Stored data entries
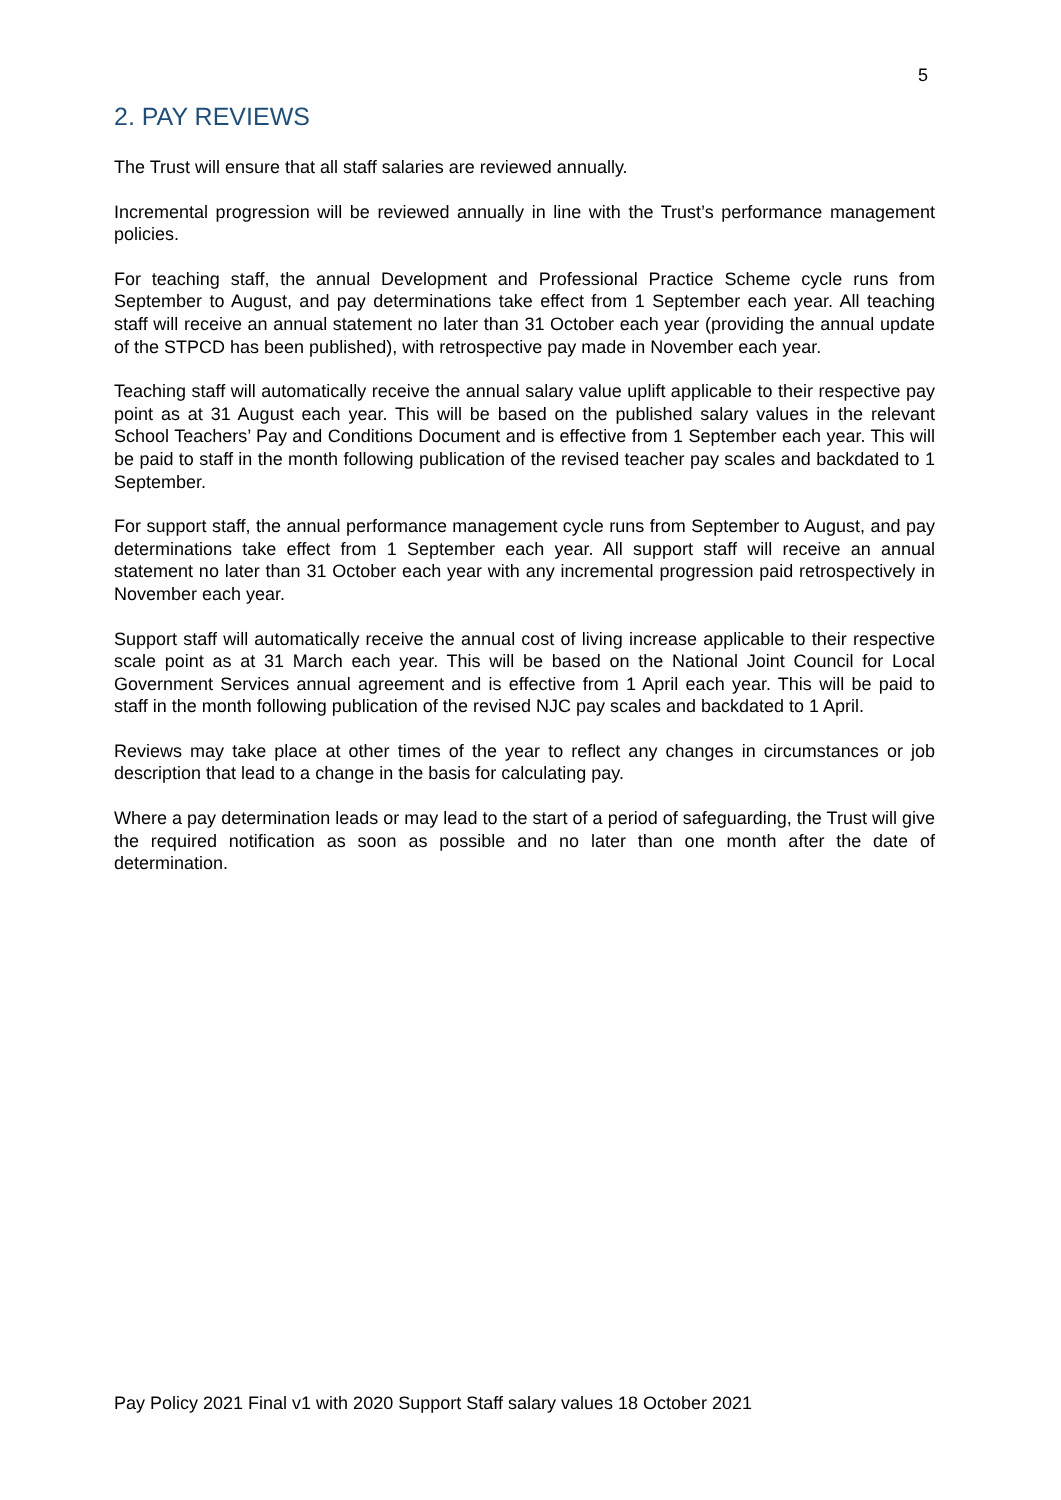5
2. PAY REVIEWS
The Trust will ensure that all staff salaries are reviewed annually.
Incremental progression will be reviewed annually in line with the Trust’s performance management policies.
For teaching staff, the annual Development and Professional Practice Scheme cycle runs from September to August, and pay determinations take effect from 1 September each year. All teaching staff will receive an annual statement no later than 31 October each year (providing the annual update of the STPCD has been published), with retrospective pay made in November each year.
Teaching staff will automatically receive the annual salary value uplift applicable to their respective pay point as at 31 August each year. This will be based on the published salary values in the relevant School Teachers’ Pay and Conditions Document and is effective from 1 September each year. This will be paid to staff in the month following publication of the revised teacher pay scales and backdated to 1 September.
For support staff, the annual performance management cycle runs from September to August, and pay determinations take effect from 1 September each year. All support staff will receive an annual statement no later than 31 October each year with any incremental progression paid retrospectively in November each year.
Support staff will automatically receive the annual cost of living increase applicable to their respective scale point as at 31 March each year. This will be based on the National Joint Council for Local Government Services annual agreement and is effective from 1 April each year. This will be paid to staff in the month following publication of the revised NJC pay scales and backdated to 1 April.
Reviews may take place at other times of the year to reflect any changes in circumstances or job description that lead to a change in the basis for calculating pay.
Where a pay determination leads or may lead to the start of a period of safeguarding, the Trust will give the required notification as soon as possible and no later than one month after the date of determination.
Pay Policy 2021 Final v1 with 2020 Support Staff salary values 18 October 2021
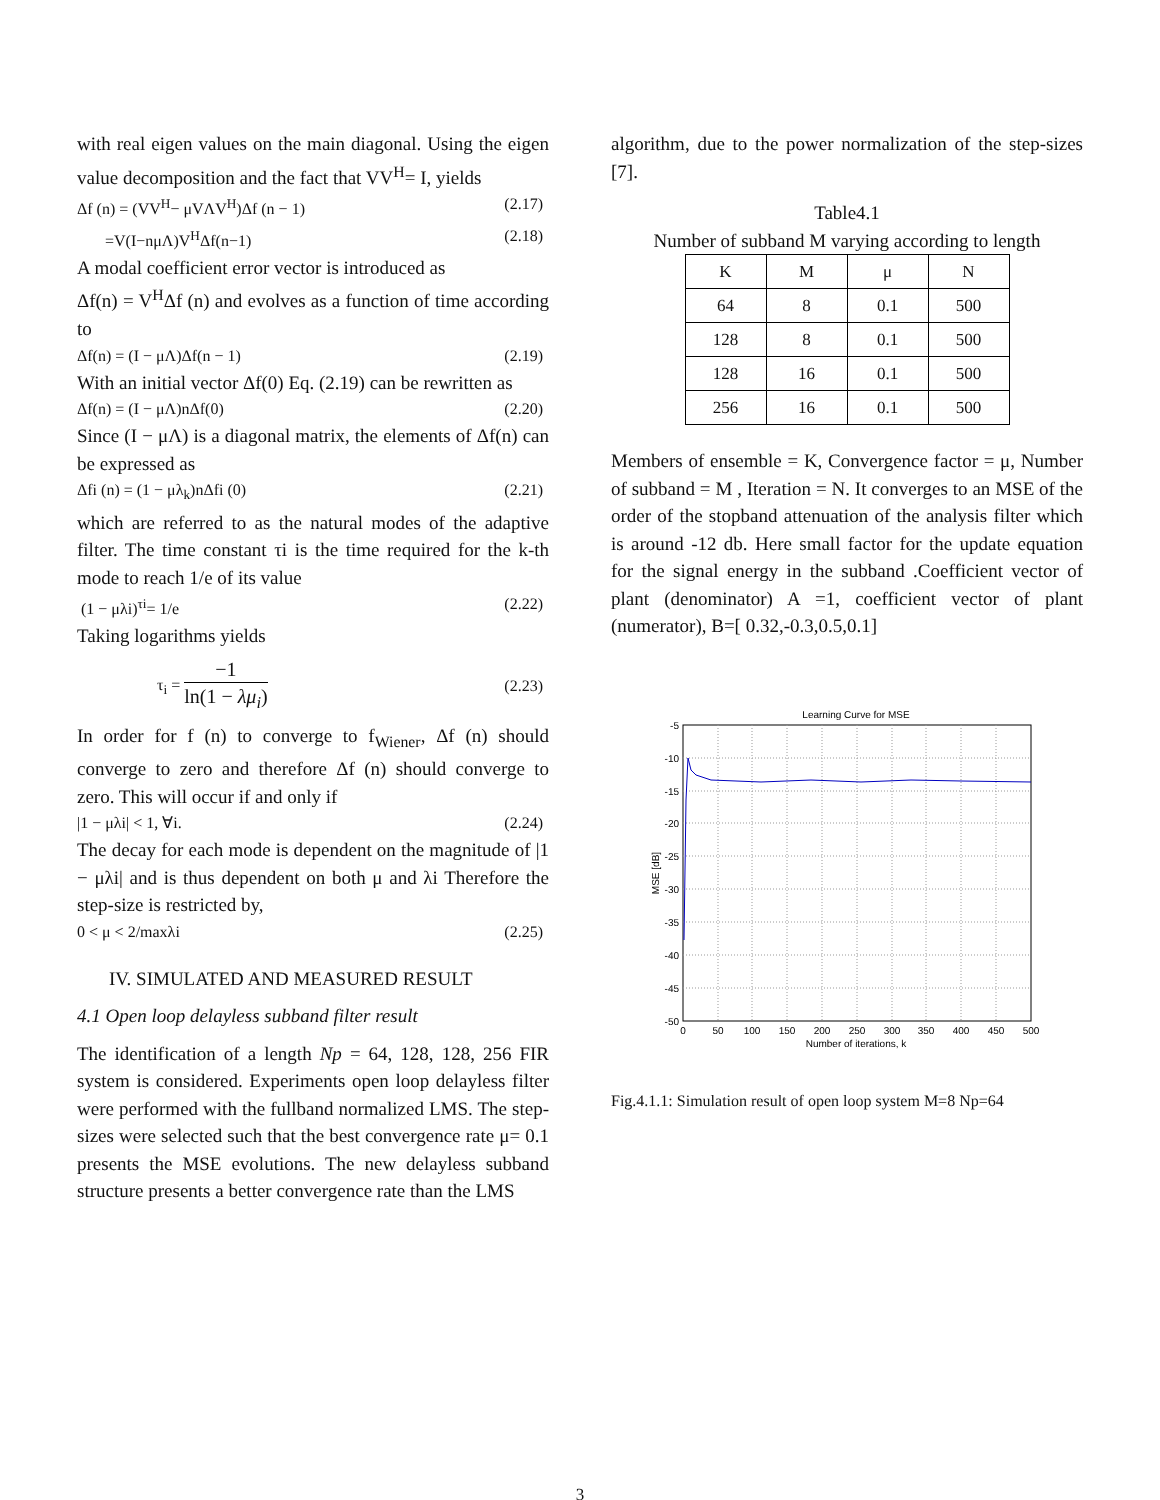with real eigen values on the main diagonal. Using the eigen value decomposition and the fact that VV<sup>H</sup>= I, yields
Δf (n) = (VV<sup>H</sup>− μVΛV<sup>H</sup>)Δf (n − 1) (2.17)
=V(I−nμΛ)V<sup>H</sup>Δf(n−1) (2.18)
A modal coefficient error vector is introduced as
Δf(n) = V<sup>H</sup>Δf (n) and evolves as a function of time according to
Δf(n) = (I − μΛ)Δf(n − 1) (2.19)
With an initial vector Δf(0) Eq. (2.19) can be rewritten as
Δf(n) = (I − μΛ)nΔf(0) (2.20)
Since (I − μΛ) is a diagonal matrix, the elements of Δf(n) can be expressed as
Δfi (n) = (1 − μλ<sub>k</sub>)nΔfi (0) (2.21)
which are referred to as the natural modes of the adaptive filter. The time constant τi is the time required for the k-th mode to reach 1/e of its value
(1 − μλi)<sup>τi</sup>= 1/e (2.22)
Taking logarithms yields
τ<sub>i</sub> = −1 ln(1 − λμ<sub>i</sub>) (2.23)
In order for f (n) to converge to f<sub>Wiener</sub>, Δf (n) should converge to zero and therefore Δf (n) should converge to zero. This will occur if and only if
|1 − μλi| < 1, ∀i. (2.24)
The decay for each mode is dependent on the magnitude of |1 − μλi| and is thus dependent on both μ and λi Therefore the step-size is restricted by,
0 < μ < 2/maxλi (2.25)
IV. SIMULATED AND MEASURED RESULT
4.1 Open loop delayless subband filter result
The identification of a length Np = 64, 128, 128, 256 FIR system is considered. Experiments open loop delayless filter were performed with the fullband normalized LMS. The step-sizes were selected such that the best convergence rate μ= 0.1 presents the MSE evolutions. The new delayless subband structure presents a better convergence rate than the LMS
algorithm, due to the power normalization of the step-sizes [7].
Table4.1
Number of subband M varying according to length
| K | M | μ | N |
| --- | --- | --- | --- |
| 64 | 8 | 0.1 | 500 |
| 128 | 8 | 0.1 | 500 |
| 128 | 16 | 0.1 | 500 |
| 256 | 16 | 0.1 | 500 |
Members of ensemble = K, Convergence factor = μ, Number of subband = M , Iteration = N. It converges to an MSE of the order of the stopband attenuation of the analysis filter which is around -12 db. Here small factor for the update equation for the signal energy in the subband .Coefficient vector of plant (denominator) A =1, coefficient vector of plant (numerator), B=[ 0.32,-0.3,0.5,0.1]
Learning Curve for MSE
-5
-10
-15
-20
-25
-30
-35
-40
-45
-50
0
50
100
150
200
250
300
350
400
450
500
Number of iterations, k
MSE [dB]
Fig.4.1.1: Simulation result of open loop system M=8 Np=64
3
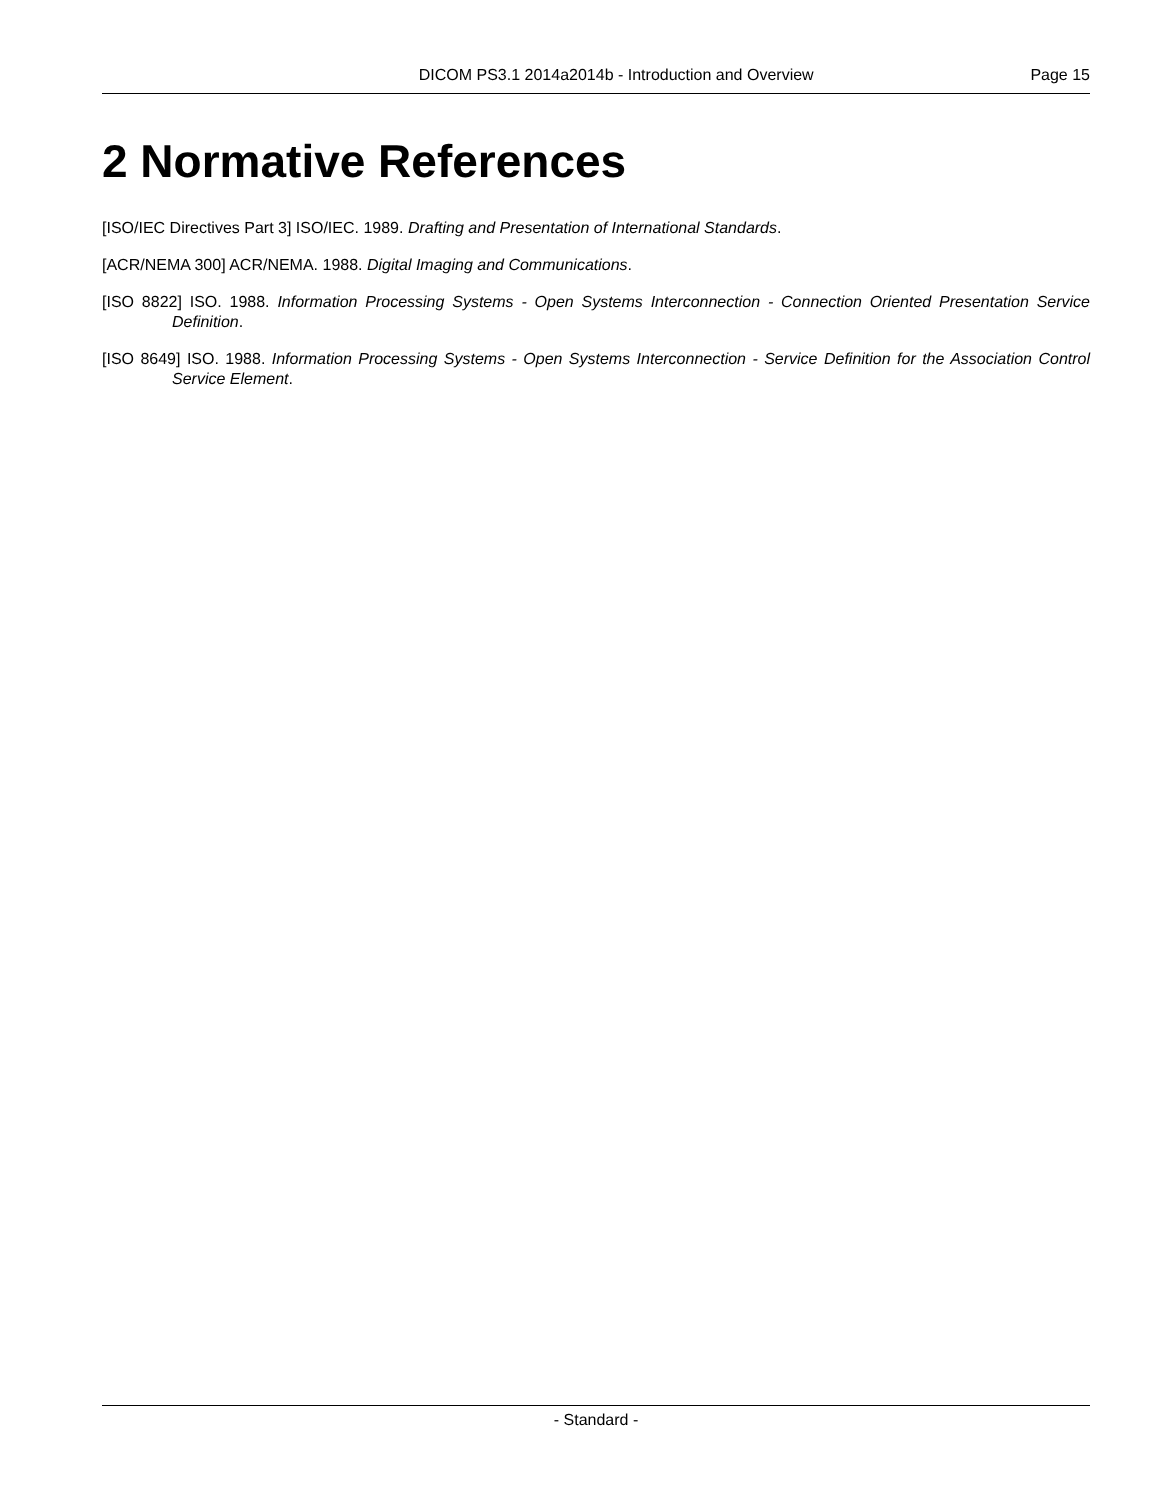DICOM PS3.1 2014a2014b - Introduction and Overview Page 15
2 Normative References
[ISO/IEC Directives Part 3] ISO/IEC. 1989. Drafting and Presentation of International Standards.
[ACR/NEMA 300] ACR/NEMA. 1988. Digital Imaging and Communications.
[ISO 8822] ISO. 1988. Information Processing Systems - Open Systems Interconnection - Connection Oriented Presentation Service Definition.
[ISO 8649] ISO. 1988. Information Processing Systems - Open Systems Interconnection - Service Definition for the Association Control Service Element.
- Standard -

* [Problem to work on] Beginning at the line above that contains "IV. SIMULATED AND MEASURED RESULT", return each line exactly through the line that contains "4.1 Open loop delayless subband filter result", and no others.

* [Response to the exercise]
IV. SIMULATED AND MEASURED RESULT
4.1 Open loop delayless subband filter result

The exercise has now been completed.